Connecting via Remote Desktop
Use your favorite RDP remote desktop client and point it to 172.16.16.1. You should see a login screen.
Installing Brave Browser
To install Brave Browser on Alpine Linux, the easiest way is to use Flatpak. Open a terminal and, as root, install Flatpak and Brave Browser:
su -
apk add flatpak
flatpak remote-add --if-not-exists flathub https://flathub.org/repo/flathub.flatpakrepo
flatpak install flathub com.brave.Browser
After logging out and back into the remote desktop, Brave should appear in the list of applications.

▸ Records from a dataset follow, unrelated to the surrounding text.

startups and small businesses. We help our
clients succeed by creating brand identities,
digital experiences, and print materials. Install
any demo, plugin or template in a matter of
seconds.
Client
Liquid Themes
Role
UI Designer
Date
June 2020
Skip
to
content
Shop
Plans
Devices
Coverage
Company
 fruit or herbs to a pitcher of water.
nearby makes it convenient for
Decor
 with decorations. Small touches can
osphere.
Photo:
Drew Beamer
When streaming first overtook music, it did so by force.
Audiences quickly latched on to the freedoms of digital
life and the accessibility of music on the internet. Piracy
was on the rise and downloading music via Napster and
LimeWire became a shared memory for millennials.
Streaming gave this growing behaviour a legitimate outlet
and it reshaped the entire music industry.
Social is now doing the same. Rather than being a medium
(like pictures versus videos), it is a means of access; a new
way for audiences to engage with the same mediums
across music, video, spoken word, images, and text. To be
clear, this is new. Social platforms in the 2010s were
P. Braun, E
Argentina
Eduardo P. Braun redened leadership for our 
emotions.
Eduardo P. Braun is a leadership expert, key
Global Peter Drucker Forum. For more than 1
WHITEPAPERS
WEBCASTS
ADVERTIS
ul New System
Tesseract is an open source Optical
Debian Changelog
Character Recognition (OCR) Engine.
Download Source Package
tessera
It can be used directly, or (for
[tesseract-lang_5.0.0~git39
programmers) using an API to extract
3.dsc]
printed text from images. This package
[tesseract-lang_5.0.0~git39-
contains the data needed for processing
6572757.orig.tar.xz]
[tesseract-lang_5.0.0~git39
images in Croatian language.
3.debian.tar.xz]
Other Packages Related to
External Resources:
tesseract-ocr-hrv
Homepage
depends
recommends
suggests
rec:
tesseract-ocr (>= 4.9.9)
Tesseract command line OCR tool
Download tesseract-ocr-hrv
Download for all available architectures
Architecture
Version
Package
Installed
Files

Launch it, and you can synchronize it with the Brave installation on your work PC. This setup ensures that everything works seamlessly on the virtual remote desktop.
Conclusion
This approach offers multiple benefits. By exposing the remote desktop via Wireguard, you significantly enhance security without compromising access to internal services. This method ensures that your internal resources remain protected while being easily accessible when needed.